The same process can be used for other non-technical roles within the company but each step is adapted so that it’s relevant to the role:

  • Identify places where important information or products are stored and determine at what level these items are at risk.
  • Protect data and products with strong passwords, multi-factor authentication, lockpick resistant physical locks, backup digital storage, store paper copies in separate locales, keep your desk clean of PII when not in use.
  • Detect incidents by monitoring the office space with cameras, keeping documents organized so that missing documents are easily recognized, etc.
  • Respond to suspected incidents by following procedures to communicate with management, security personnel, and authorities if appropriate.
  • Recover from data loss by restoring digital storage backups, restoring original documents from copies, etc.

Some of the above examples can apply to both non-technical and technical roles. All roles should actively engage in protecting company and personal data.

In summary, security can often be a mysterious, difficult, or even frightening topic, but it can be broken down into pieces and steps just like any clearly defined goal.
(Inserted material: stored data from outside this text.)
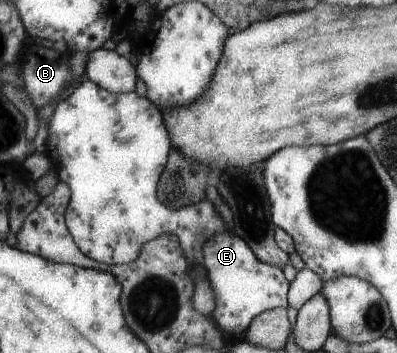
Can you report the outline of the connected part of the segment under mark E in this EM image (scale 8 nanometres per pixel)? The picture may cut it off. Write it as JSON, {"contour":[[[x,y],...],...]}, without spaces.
{"contour":[[[228,232],[215,233],[202,248],[207,280],[215,301],[215,308],[209,317],[218,328],[222,328],[222,332],[233,337],[242,335],[252,320],[262,312],[276,308],[287,309],[290,283],[282,269],[262,263],[243,239]]]}

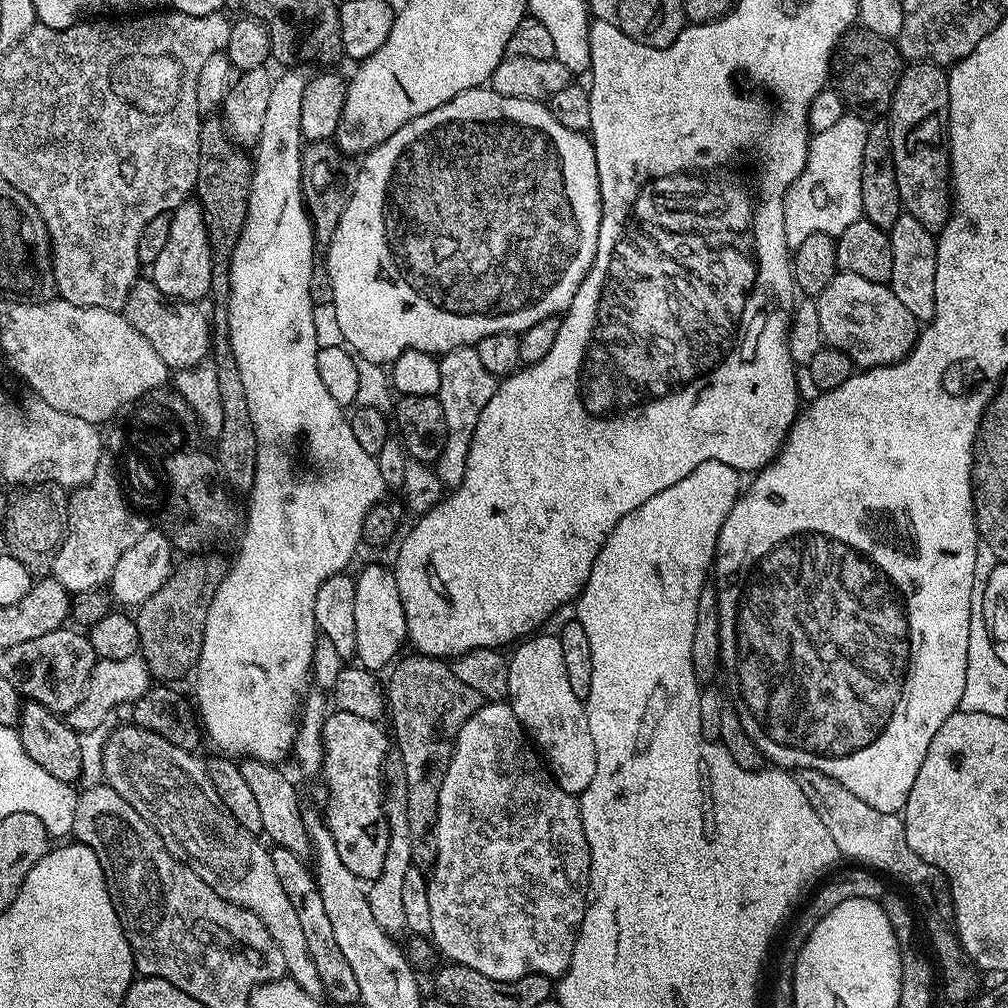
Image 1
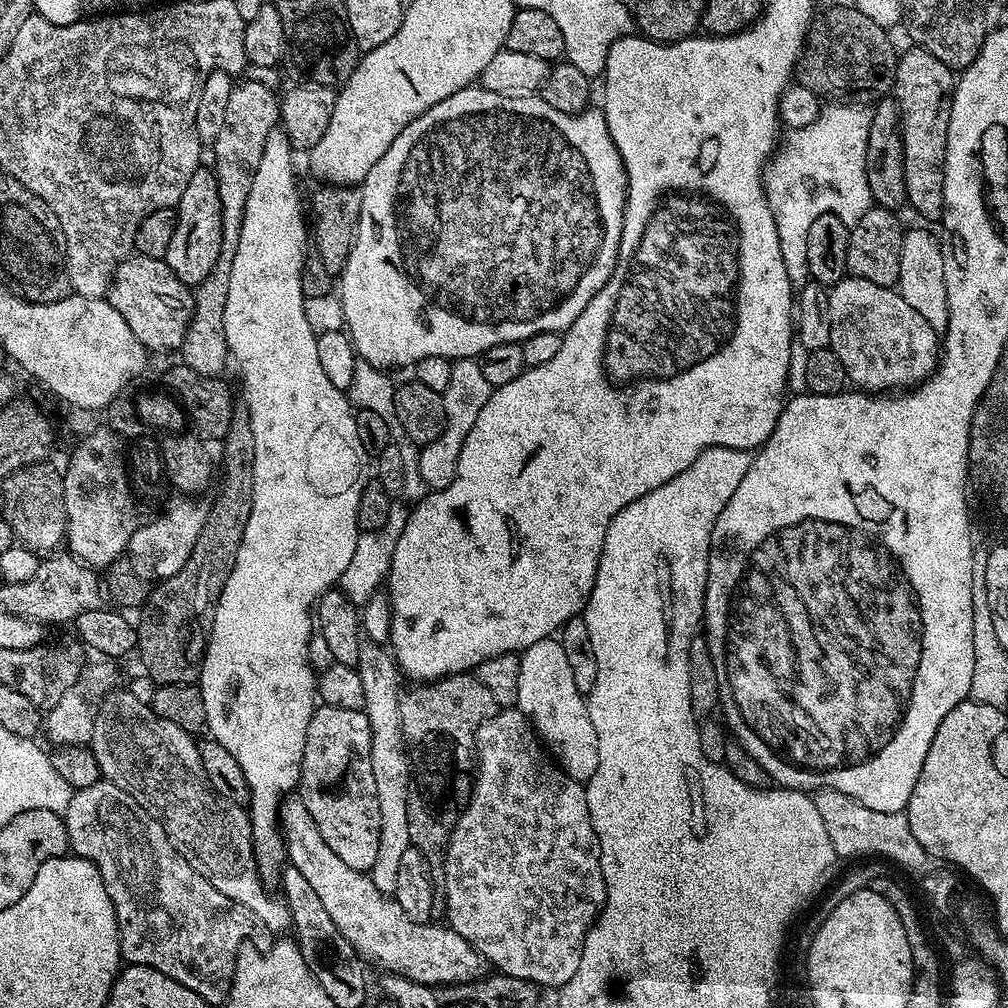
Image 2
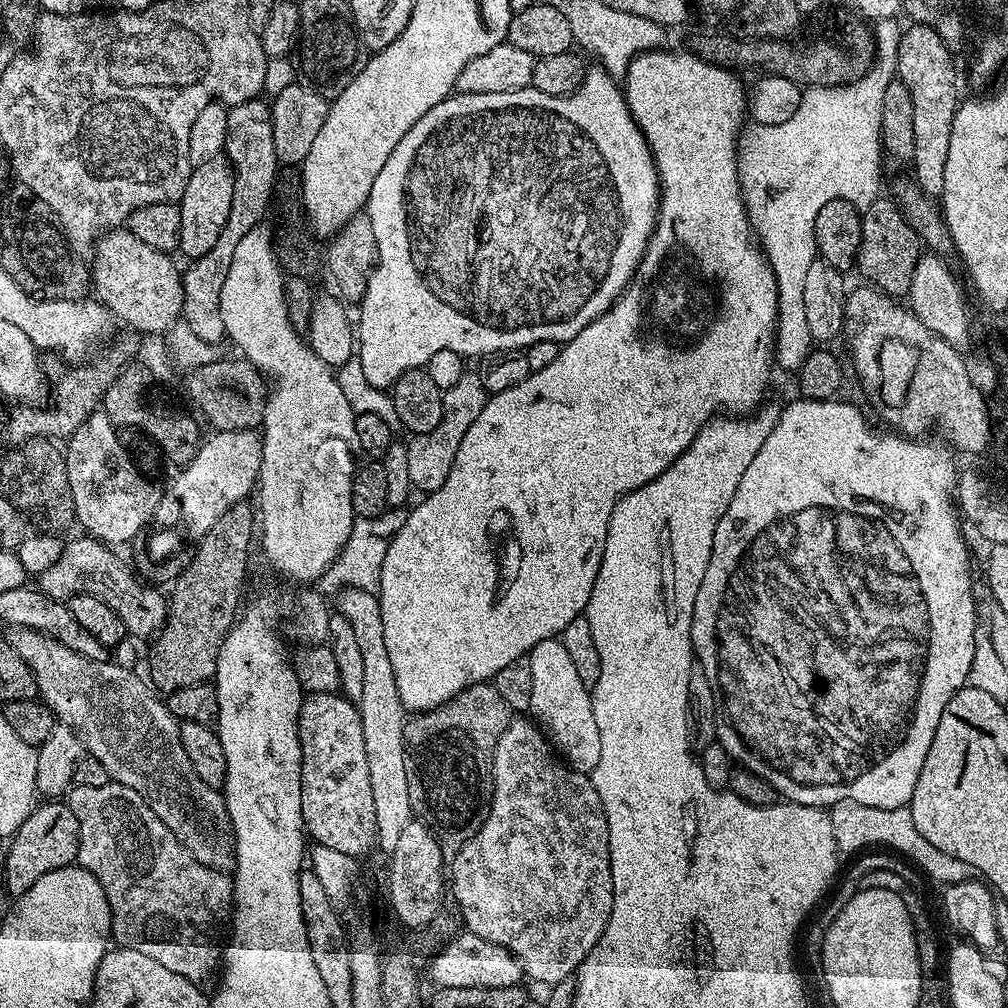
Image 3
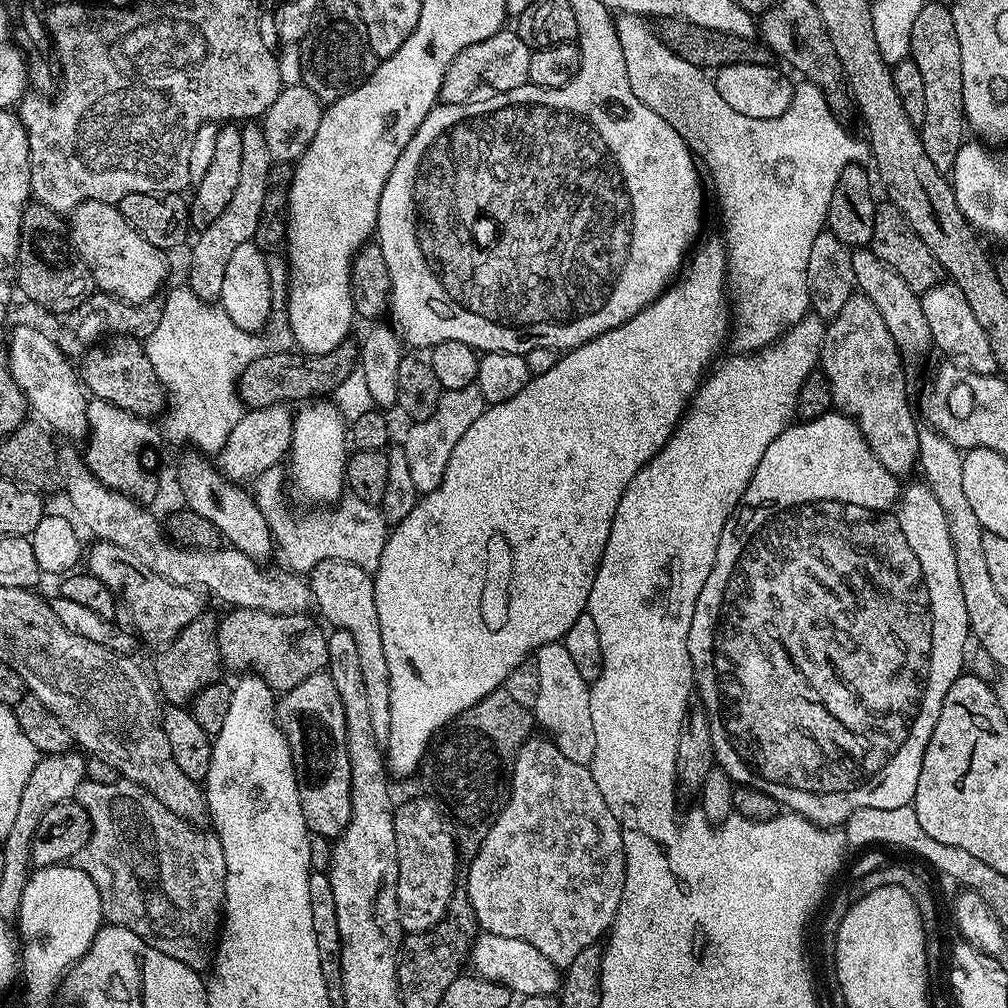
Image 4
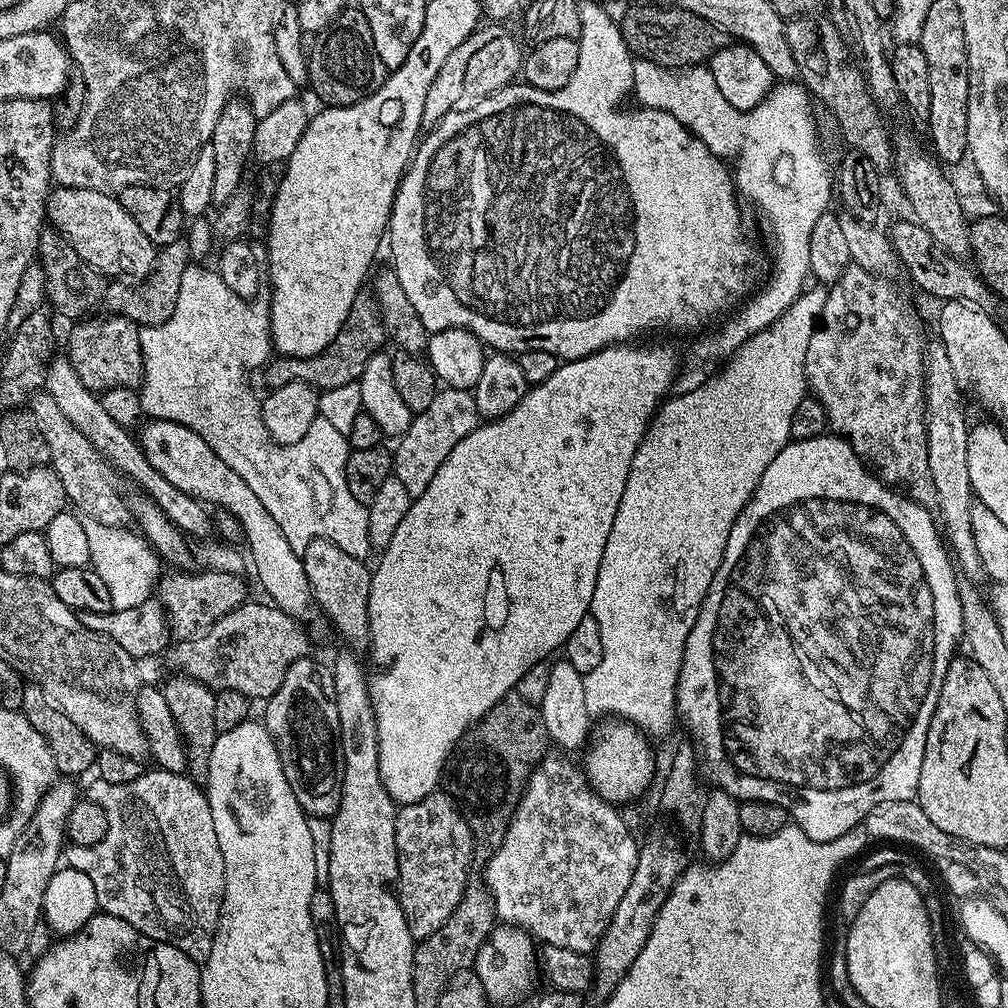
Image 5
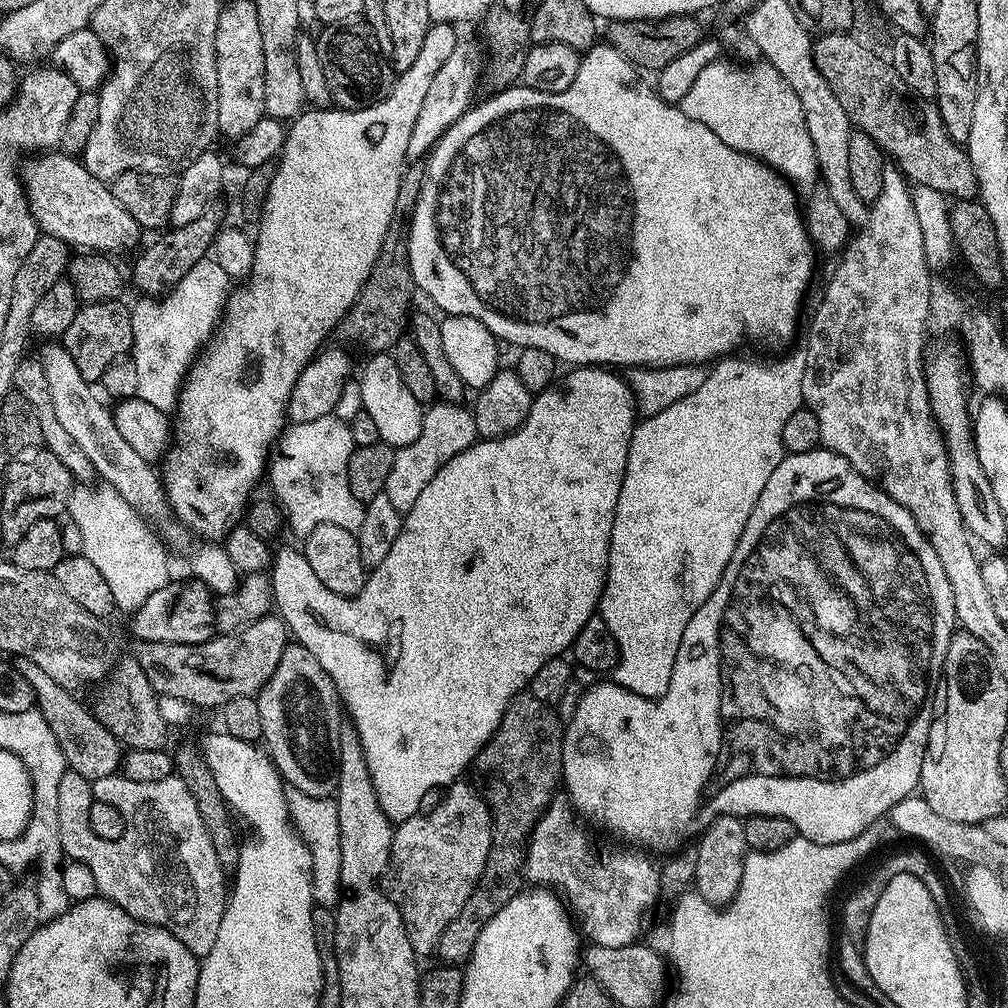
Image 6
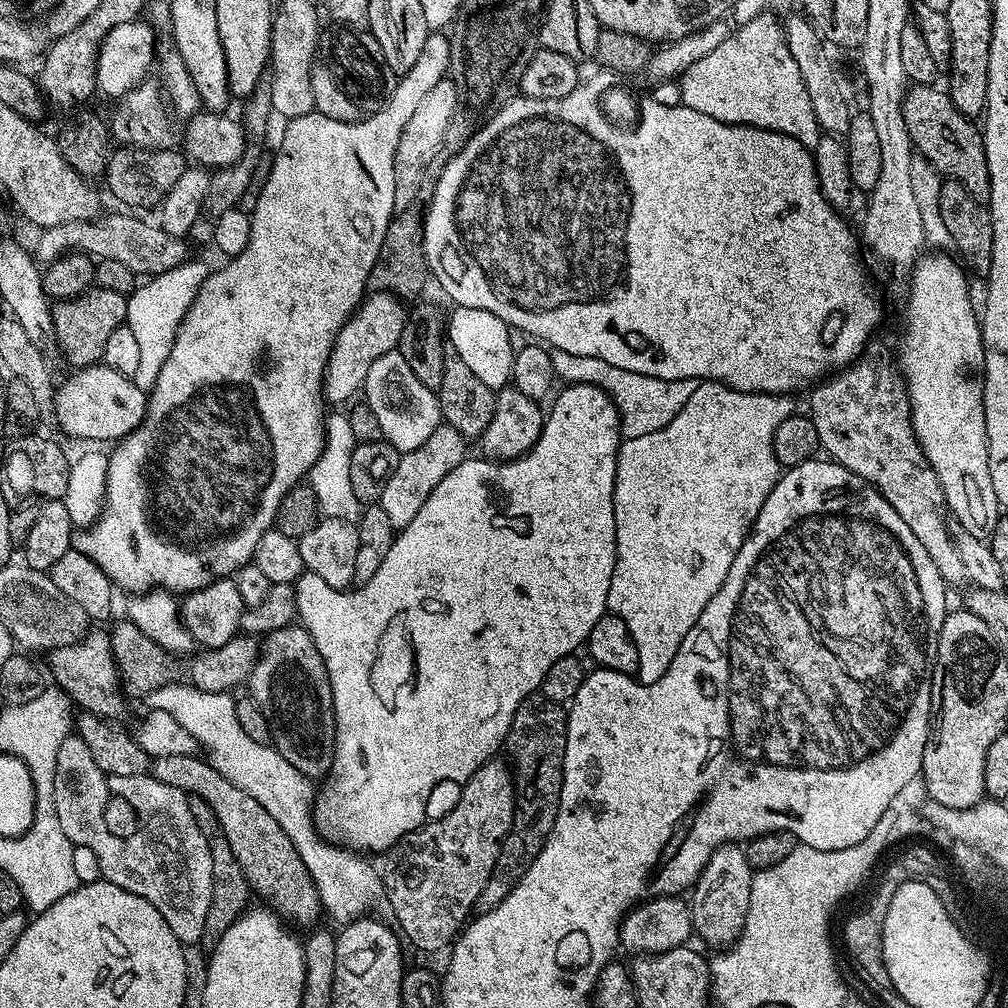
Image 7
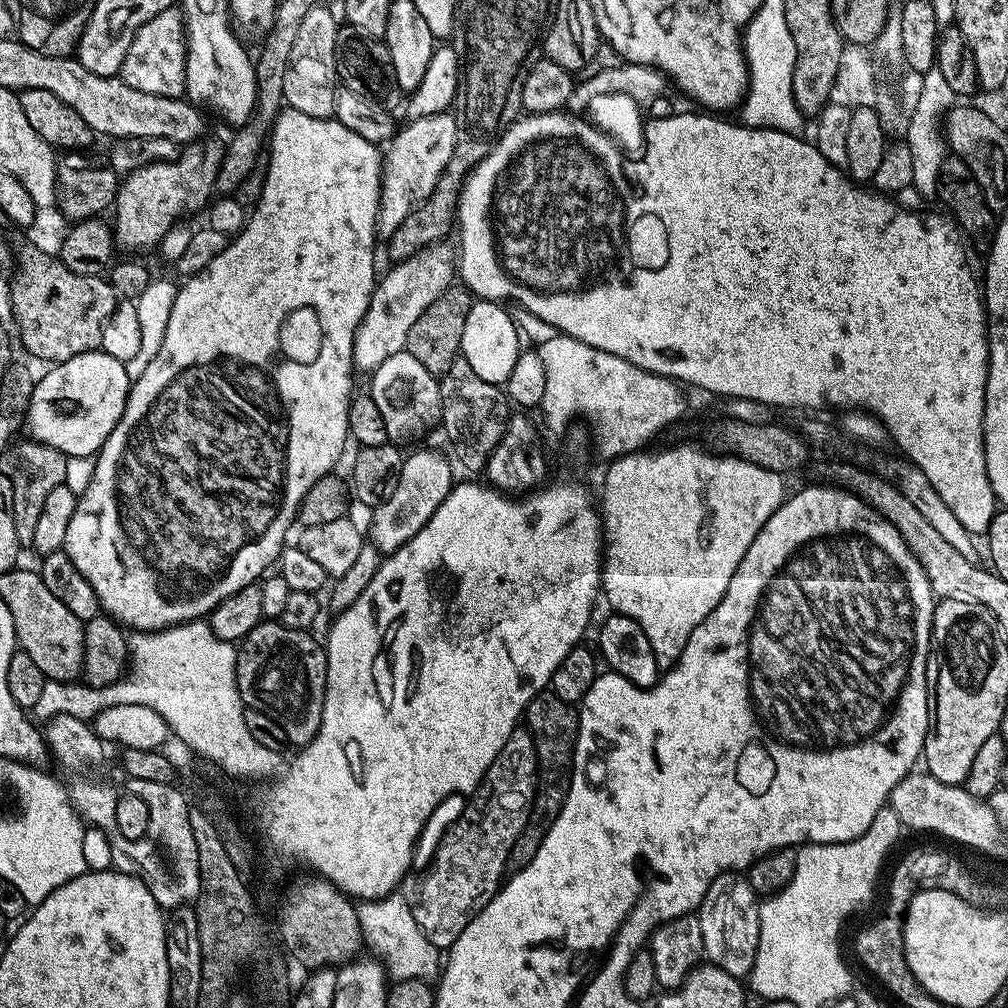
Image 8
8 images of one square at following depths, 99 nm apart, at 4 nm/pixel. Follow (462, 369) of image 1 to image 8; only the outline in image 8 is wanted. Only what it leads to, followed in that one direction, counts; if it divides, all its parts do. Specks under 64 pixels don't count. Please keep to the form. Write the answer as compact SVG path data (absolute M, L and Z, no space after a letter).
M428 448L422 449L421 452L411 453L409 451L405 455L404 465L400 471L398 486L394 490L394 494L390 494L390 498L386 498L383 502L371 509L372 536L370 532L370 543L381 554L391 554L399 550L403 544L410 542L410 538L414 538L414 534L418 534L418 530L422 530L422 526L426 526L426 522L432 517L434 510L438 510L438 506L444 501L446 494L453 486L452 464L442 453L431 452Z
Risk management is a common way to frame information security into a context that makes sense for all types of security not just cybersecurity. Risk management can be broken down into three easy steps: identify risks, calculate their severity, and prioritize mitigation.

Once a business has completed these steps they can use them as a guide to apply information security controls in five steps: identify, protect, detect, respond, recover. The key is that while a company can never mitigate every risk, they can plan to prioritize mitigations for some and develop procedures to respond to the unknown.If a business is competent in information security management, then it can prove it’s competence to potential partners and customers via third-party attestations. Attestations are awarded by auditing firms and attest that a business conforms to information security standards like SOC 2, ISO, PCI-DSS, HIPAA, etc. Interfaces between clients, and third-party service providers can often open up vulnerabilities to both partners, so information security is often at least of moderate concern before working with another business. Proving competence is a great way to reduce tension and generate trust.
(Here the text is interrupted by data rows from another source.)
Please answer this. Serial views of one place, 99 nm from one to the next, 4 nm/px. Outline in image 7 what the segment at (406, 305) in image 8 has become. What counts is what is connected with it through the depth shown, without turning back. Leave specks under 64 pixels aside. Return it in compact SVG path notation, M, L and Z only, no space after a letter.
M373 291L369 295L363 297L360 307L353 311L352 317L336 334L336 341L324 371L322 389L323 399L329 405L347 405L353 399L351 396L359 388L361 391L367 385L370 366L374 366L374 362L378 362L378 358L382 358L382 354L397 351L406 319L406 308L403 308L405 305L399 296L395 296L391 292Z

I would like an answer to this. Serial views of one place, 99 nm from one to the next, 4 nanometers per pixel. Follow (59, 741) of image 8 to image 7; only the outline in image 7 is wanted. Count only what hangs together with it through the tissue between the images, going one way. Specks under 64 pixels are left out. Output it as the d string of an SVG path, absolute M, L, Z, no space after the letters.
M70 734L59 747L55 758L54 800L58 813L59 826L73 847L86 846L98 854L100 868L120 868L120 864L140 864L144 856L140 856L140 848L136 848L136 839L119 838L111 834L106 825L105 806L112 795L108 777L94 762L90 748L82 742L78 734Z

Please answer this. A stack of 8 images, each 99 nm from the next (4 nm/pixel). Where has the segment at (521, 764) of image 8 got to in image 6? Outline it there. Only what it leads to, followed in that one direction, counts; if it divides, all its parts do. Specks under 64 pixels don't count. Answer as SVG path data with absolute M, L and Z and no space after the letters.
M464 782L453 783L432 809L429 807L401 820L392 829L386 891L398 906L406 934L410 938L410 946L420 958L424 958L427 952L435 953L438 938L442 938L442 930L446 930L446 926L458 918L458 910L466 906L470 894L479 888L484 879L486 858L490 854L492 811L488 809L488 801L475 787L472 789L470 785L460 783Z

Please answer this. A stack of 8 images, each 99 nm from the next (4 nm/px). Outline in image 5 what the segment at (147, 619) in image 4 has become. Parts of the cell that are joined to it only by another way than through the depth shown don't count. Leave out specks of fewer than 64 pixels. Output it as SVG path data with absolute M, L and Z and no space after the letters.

Information security and risk management are not singular efforts, in that they are not completed just once. The process for ensuring information security is iterative. Just as new risks may be identified, the business may produce new products or intellectual property that it wishes to protect. Threat actors also change. Global warming is increasing the likelihood of flooding and extreme weather, hackers have shifted their attention to lower hanging fruit, nation states have become more active in the cyberwarfare space.

The best course of action is to learn from incidents and mistakes and to iterate on information security practices, policies, and procedures on a regular basis.